Paolo Franci

ROMA, 25 GIUGNO 2014 - ORA che l’azzurro non c’è più, strappato via dal Mondiale per un arbitraggio sbilenco nella partita decisiva, ma anche e soprattutto per la mediocrità della squadra, si fanno i conti del crac.
Sul piano della competizione, l’Italia incassa dalla Fifa 7 milioni per la partecipazione e la preparazione al mondiale. Al vincitore andranno invece 25,7 milioni di premio, più la mostruosa ricaduta a livello di sponsor, diritti tv e ingaggi per le amichevoli. La finale vale invece 18,4 milioni, mentre terzo e quarto posto garantiscono rispettivamente 16,2 e 14,7 milioni. Il quadriennio chiuso malamente in Brasile, ma spinto dal secondo posto all’Europeo, ha fruttato alla Nazionale 286 milioni, dei quali 131 di sponsorizzazioni (70 dallo sponsor tecnico), 120 di diritti tv, 29 tra premi Fifa e Uefa, secondo i dati forniti dagli analisti di Sporteconomy. Gli stessi calcolano che nel prossimo quadriennio 2014-18, il calo degli introiti azzurri sarà attorno al 10-15% per effetto del mondiale disastroso e toccherà punte del 20% perché c’è minor possibilità di trattare sugli ingaggi per le amichevoli e nei rapporti con gli sponsor.

E POI c’è il merchandising — chi comprerà maglie e gadget azzurri? — e un prevedibile, forte calo degli investimenti pubblicitari per tv terrestri e satellitari. Senza contare il corto circuito di bar, pub, pizzerie, ristoranti, che speravano di far cassa oltre i primi di luglio. Ma, aldilà delle casse della Figc, è l’effetto sull’economia del Paese a rappresentare un’occasione perduta. Il premier Matteo Renzi aveva calcolato la ricaduta di una vittoria nel mondiale pari all’aumento del Pil dell’1%, circa 15 miliardi, con l’esportazione del Made in Italy a fare da traino, oltre all’impennata del turismo.
Certo, vincere in Brasile non sarebbe stato facile, ma anche nel 2006 si pensava che fosse impossibile immaginare Cannavaro con la coppa al cielo in mezzo a milioni di coriandoli. E invece accadde. L’effetto della notte di Berlino fu addirittura fenomenale.
Erano indubbiamente altri tempi.

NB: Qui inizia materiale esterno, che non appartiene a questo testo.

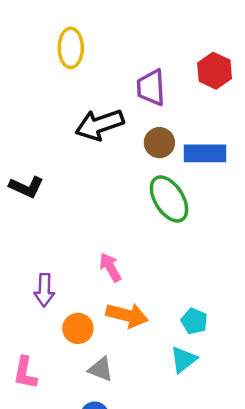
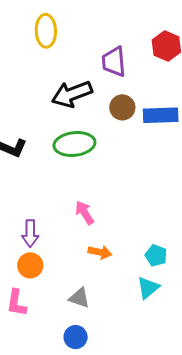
green ellipse: (169, 199) -> (74, 144), moved, turned -63
orange arrow: (127, 315) -> (100, 252), size x0.7
orange circle: (78, 328) -> (30, 265), moved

Il mondo ancora non sapeva che sarebbe finito nella morsa di una crisi tremenda, ma l’anno successivo al trionfo della squadra di Lippi, secondo Coldiretti, fece segnare numeri da record. La lancetta del Pil toccò quota 4,1% a valori correnti, mentre il numero dei disoccupati scese del 10%. L’effetto Berlino si allargò a macchia d’olio anche all’estero, dove il prodotto italiano fece registrare l’aumento del 30% per i prodotti artistici e culturali, le auto aumentarono le vendite del 16%, così come i macchinari, i cibi e le bevande toccarono un più 9%. Eppoi le scarpe e gli articoli di pelletteria che arrivarono a più 6%.

L’ITALIA nei tg di tutto il mondo, il mito di Totti, Pirlo, Buffon, Cannavaro, spinse anche il turismo, con un aumento del 3,5% delle presenze di turisti stranieri in Italia a caccia di monumenti e divertimento. Numeri che spariscono dietro alla faccia stralunata dei dimissionari Prandelli e Abete, e di una maglia azzurra mai così sbiadita.